▶ [ZU LESENDER TEXT]:
# taz.de -- Eskalation bei Demo in Bremen: Israelfeinde außer Kontrolle
       
       > Bei einem Spontanprotest gegen israelische Militäreinsätze kommt es zu
       > einer Attacke auf einen taz-Redakteur. Die Rolle der Polizei ist
       > zweifelhaft.
       
 (IMG) Bild: Aus dem Ruder gelaufen: Bremer Demonstration gegen israelische Militäreinsätze.
       
       BREMEN taz | Sonntagnacht, zwischen zwölf und ein Uhr früh. „Kindermörder
       Israel!“ und „Allahu Akbar!“ (Gott ist groß) schallt es in Sprechchören
       durch das Bremer Steintor-Viertel: Etwa 150 junge Männer ziehen mit
       Palästina-Fahnen durch die Straße. Schon am Vorabend war hier spontan
       demonstriert worden wegen des Vorgehens der israelischen Armee gegen die
       Hamas und ihren Raketenbeschuss. Ich nehme meine Kamera, um die
       Demonstration zu dokumentieren. Ich ahne nicht, wie der Abend enden wird.
       
       Die Männer, teilweise noch Jugendliche, wirken aufgeheizt. Einer gibt per
       Megafon die Parolen vor: „Freiheit für Gaza!“ – „Israel – Terroristen!“ –
       „Zionisten sind Faschisten!“. Einer schwenkt eine Palästina-Flagge, manche
       posieren für die Kamera, präsentieren T-Shirts: „Boycott Israel Apartheid“.
       
       In einigem Abstand hinter der Demo fährt ein Mannschaftswagen der Polizei.

▶ [AUSZUG DATENSÄTZE]:
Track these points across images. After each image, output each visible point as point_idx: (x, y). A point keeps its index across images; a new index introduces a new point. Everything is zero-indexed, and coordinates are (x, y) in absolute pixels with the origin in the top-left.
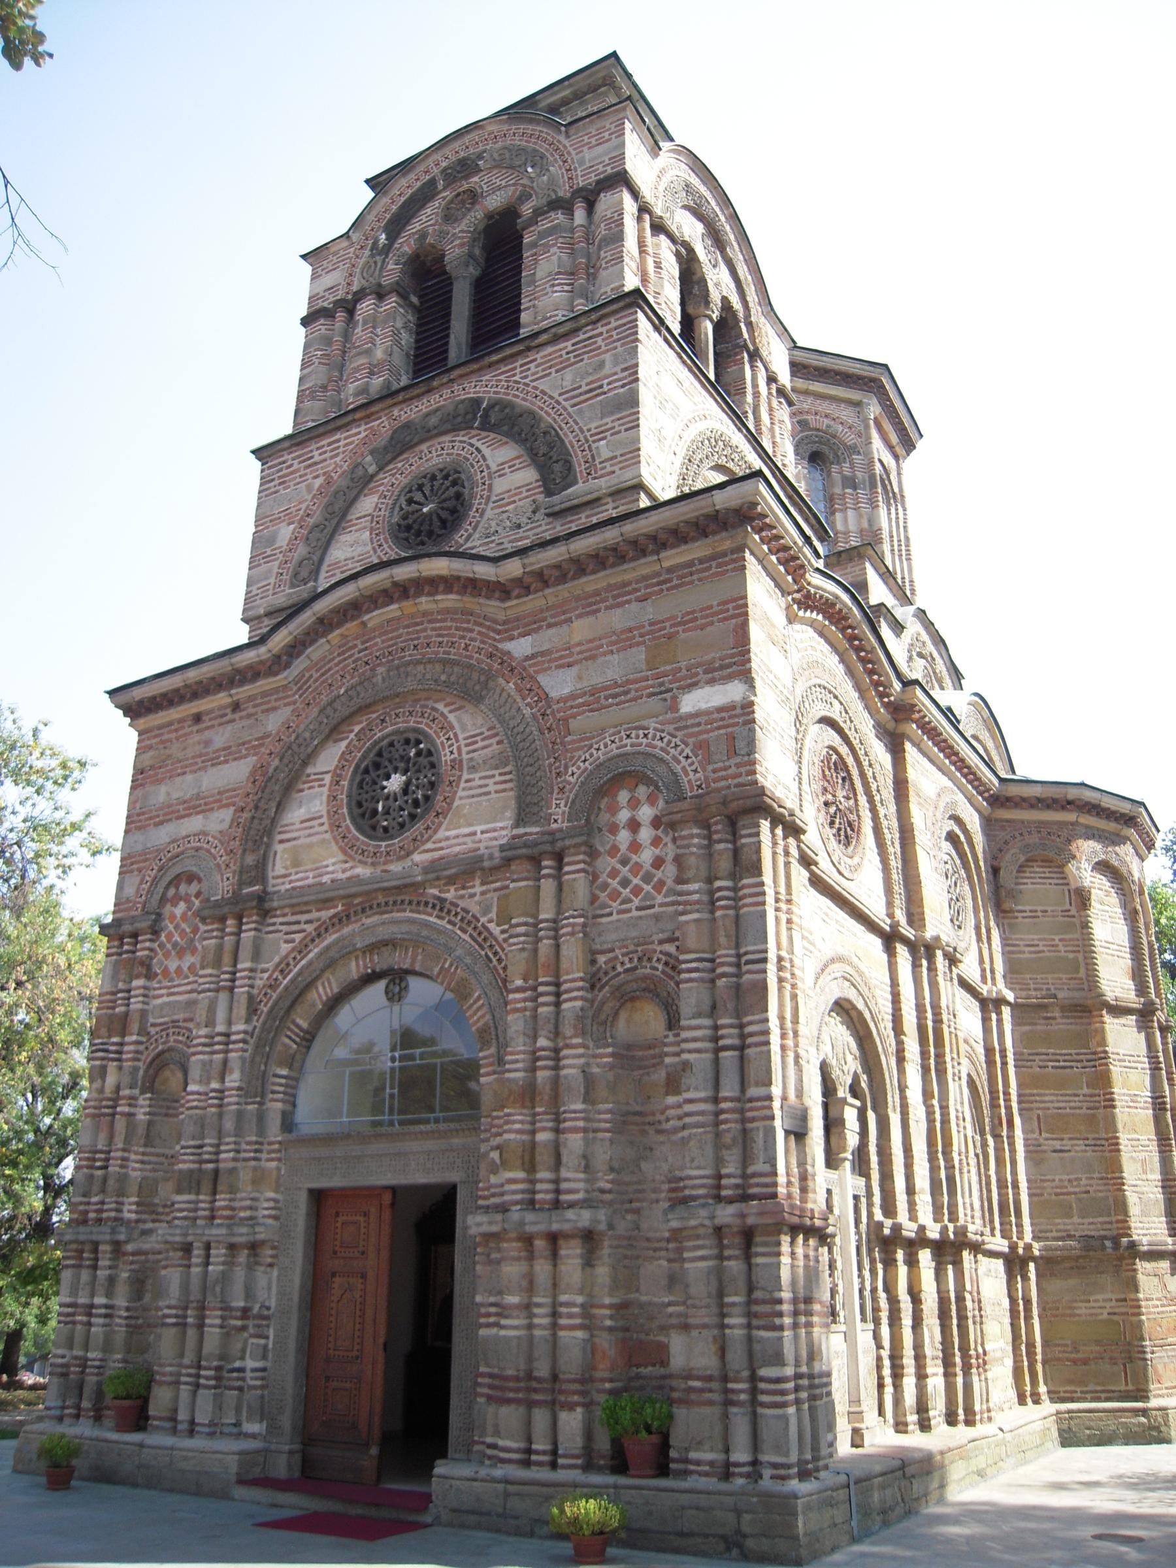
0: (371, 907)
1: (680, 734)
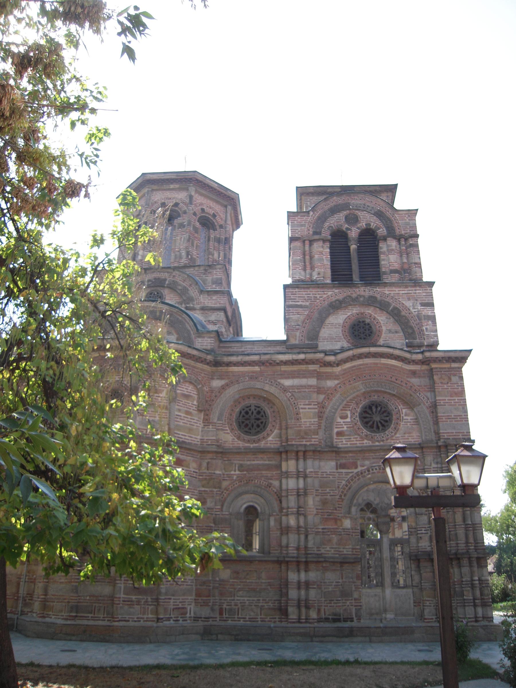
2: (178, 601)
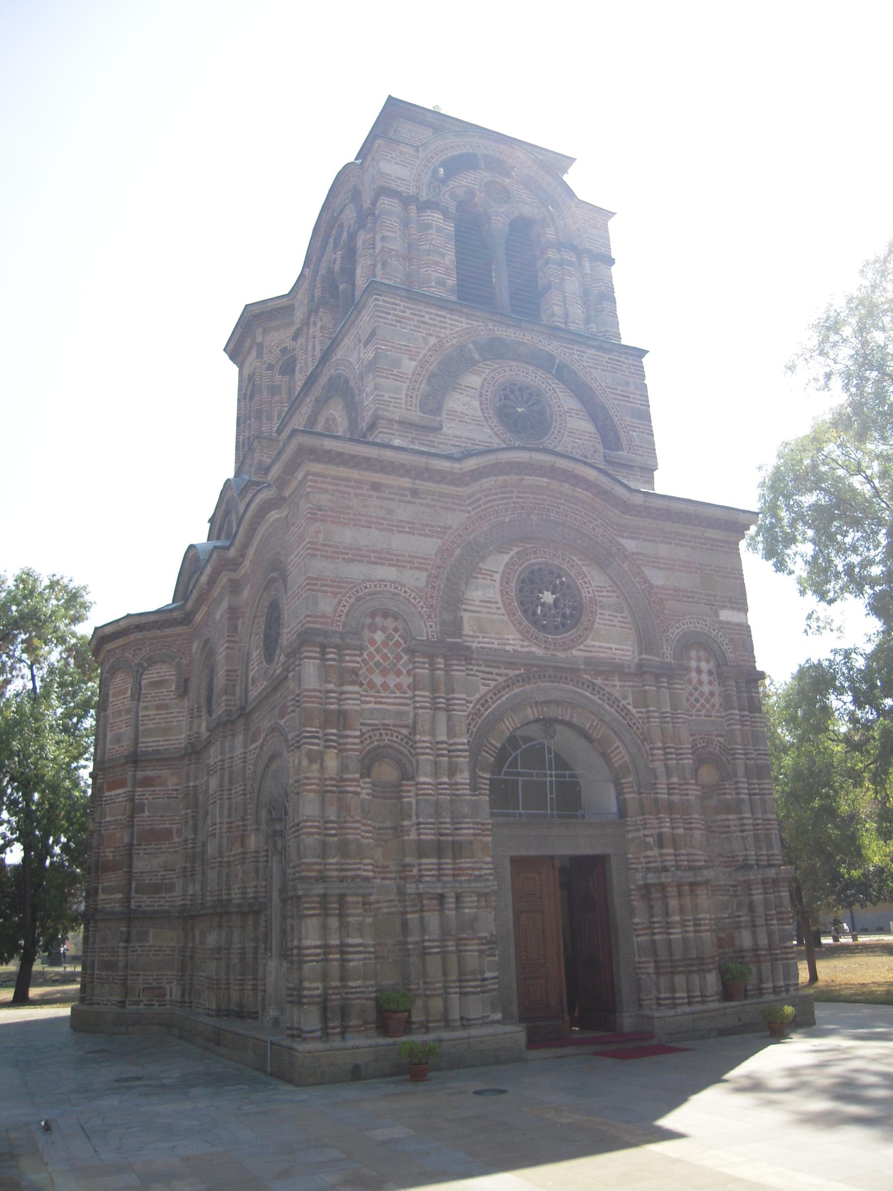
0: (545, 676)
1: (723, 631)
2: (151, 978)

▶ [VORGEGEBENE AUFGABE 1]: Extrahiere aus dem Artikel über die Bremer Demonstration den Wortlaut von „# taz.de -- Eskalation“ bis „gegen israelische Militäreinsätze.“ unverändert.
▶ [VORGEGEBENE AUFGABE 2]: Stelle sämtliche Zeilen der Datensätze als nummerierte Liste dar und lass dabei Leerzeilen weg. Die Bilder gehören nicht in die Antwort.
Die Datensätze haben keinen Bezug zum Artikel.

▶ [VERFASSTE ANTWORT 1]:
# taz.de -- Eskalation bei Demo in Bremen: Israelfeinde außer Kontrolle
       
       > Bei einem Spontanprotest gegen israelische Militäreinsätze kommt es zu
       > einer Attacke auf einen taz-Redakteur. Die Rolle der Polizei ist
       > zweifelhaft.
       
 (IMG) Bild: Aus dem Ruder gelaufen: Bremer Demonstration gegen israelische Militäreinsätze.

▶ [VERFASSTE ANTWORT 2]:
1. Track these points across images. After each image, output each visible point as point_idx: (x, y). A point keeps its index across images; a new index introduces a new point. Everything is zero-indexed, and coordinates are (x, y) in absolute pixels with the origin in the top-left.
2. 0: (371, 907)
3. 1: (680, 734)
4. 2: (178, 601)
5. 0: (545, 676)
6. 1: (723, 631)
7. 2: (151, 978)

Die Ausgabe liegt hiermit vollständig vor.